_Source passage:_
Link Prediction

This section describes the Link Prediction Model in the Neo4j Graph Data Science library.

1. Introduction

Link prediction is a common machine learning task applied to graphs: training a model to learn, between pairs of nodes in a graph, where relationships should exist. You can think of this as building a model to predict missing relationships in your dataset or relationships that are likely to form in the future. Neo4j GDS trains supervised machine learning models based on the relationships and node properties in your graph to predict the existence - and probability - of relationships.

The basic work flow of Link Prediction contains the following parts which are described below:

1.1. Training, Model Selection and Evaluation

When building a model, it is possible to specify multiple model configurations and a model selection metric. The train mode, gds.alpha.ml.linkPrediction.train, is responsible for training and evaluating the models, selecting the best model, and storing it in the model catalog.

The train mode takes as input two relationship types representing the training graph and test graph respectively. The relationship types must have an integer property, with values being either 0 or 1. If the value is 0 the relationship represents a negative example, meaning a node pair which is not connected in the original graph. If the value is 1 the relationship represents a positive example, meaning a relationship which does exist in the original graph.

To obtain the feature vector for an example, the algorithm first forms node feature vectors for the source and target nodes of the example in question. This is done by concatenating the property values of the specified feature properties in order into a node feature vector. Thereafter, the algorithm uses a link feature combiner to combine the two node feature vectors into the feature vector for the training example. There are three supported link feature combiners:

  • L2

    • which gives a feature vector as [(s_0 - t_0)^2 , (s_1 - t_1)^2, …​, (s_d - t_d)^2], where [s_i] and [t_i] are the source and target node feature vectors.

  • HADAMARD

    • which gives a feature vector as [s_0 * t_0, s_1 * t_1, …​, s_d * t_d].

  • COSINE

    • which gives a single scalar feature, using the the Cosine similarity of source and target node feature vectors.

The precise steps of the train mode are:

  1. The relationships of the training graph are divided into a number of folds, consisting of a training part and a validation part.

  2. Each model candidate is trained on each train part and evaluated on the respective validation part. The training process uses a logistic regression algorithm, and the evaluation uses the AUCPR metric.

  3. The model with the highest average score according to the metric will win the training.

  4. The winning model will then be re-trained on the whole training graph and evaluated on the training graph as well as on the test graph.

  5. The winning model will be registered in the Model Catalog.

Trained models may then be used to predict the probability of a relationship between two nodes.

_Data provided:_
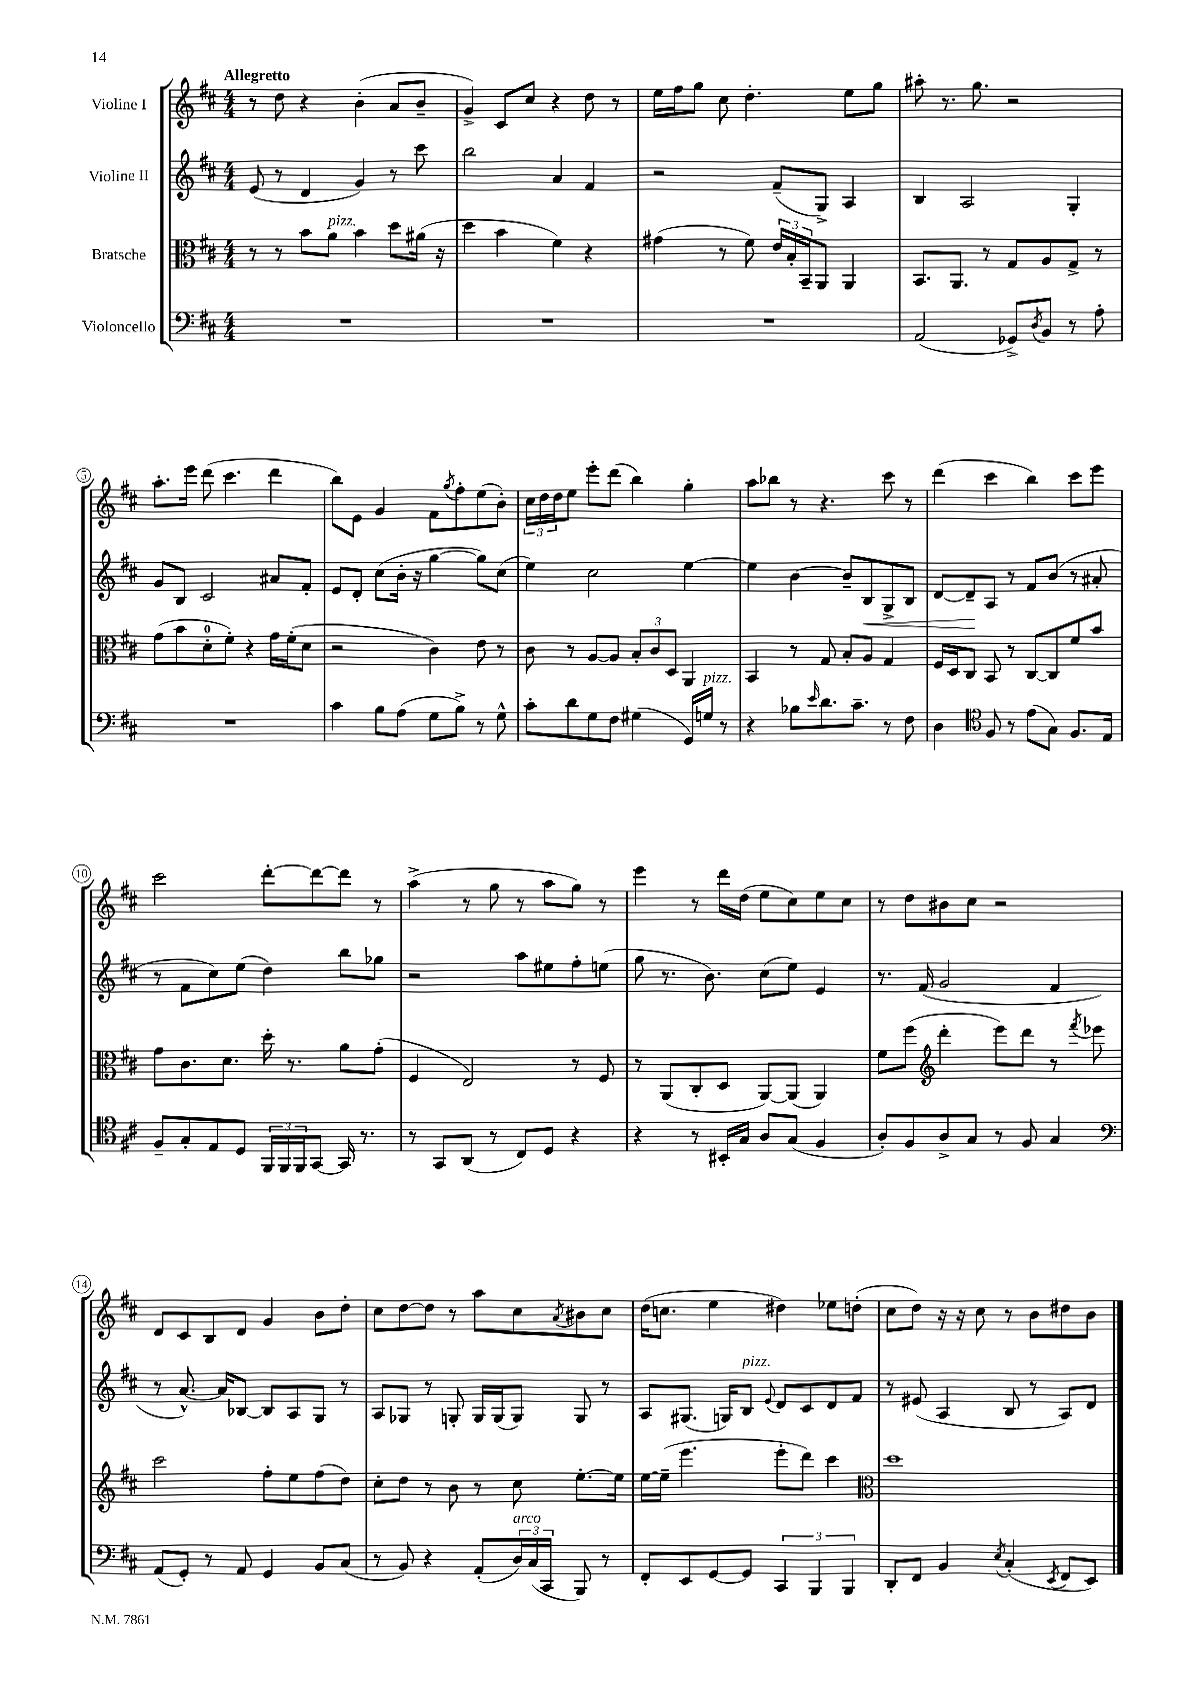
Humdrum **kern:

_Set exercise:_ Return, word for word, the part of the link prediction page that opens with the words "1. The relationships" and closes with "registered in the Model Catalog.".

_The response:_
1. The relationships of the training graph are divided into a number of folds, consisting of a training part and a validation part.

  2. Each model candidate is trained on each train part and evaluated on the respective validation part. The training process uses a logistic regression algorithm, and the evaluation uses the AUCPR metric.

  3. The model with the highest average score according to the metric will win the training.

  4. The winning model will then be re-trained on the whole training graph and evaluated on the training graph as well as on the test graph.

  5. The winning model will be registered in the Model Catalog.